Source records
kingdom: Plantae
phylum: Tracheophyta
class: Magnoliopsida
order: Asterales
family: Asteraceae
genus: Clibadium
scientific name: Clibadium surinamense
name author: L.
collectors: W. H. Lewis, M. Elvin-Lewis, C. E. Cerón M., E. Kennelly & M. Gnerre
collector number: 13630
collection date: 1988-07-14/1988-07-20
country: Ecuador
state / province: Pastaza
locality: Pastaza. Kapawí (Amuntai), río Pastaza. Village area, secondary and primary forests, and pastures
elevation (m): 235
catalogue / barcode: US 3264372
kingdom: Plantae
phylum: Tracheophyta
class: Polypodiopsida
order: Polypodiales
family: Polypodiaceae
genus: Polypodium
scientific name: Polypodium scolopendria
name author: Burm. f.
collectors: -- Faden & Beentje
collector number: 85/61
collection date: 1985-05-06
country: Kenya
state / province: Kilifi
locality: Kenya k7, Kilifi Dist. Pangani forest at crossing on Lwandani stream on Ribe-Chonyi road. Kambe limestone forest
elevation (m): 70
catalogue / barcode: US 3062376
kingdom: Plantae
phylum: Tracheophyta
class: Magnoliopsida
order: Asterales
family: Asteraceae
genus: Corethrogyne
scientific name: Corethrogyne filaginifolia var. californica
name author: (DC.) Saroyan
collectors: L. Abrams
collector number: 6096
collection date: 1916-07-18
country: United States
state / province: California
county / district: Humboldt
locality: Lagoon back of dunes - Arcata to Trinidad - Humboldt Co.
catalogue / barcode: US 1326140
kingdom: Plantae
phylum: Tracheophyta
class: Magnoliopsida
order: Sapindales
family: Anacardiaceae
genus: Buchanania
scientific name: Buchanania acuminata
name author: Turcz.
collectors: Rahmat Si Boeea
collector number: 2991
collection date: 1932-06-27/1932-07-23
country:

▶ [Problem description]: Count the lines in the records above that contain the string "collection", treating uppercase and lowercase as different. Give only the number.

▶ [Right answer]: 4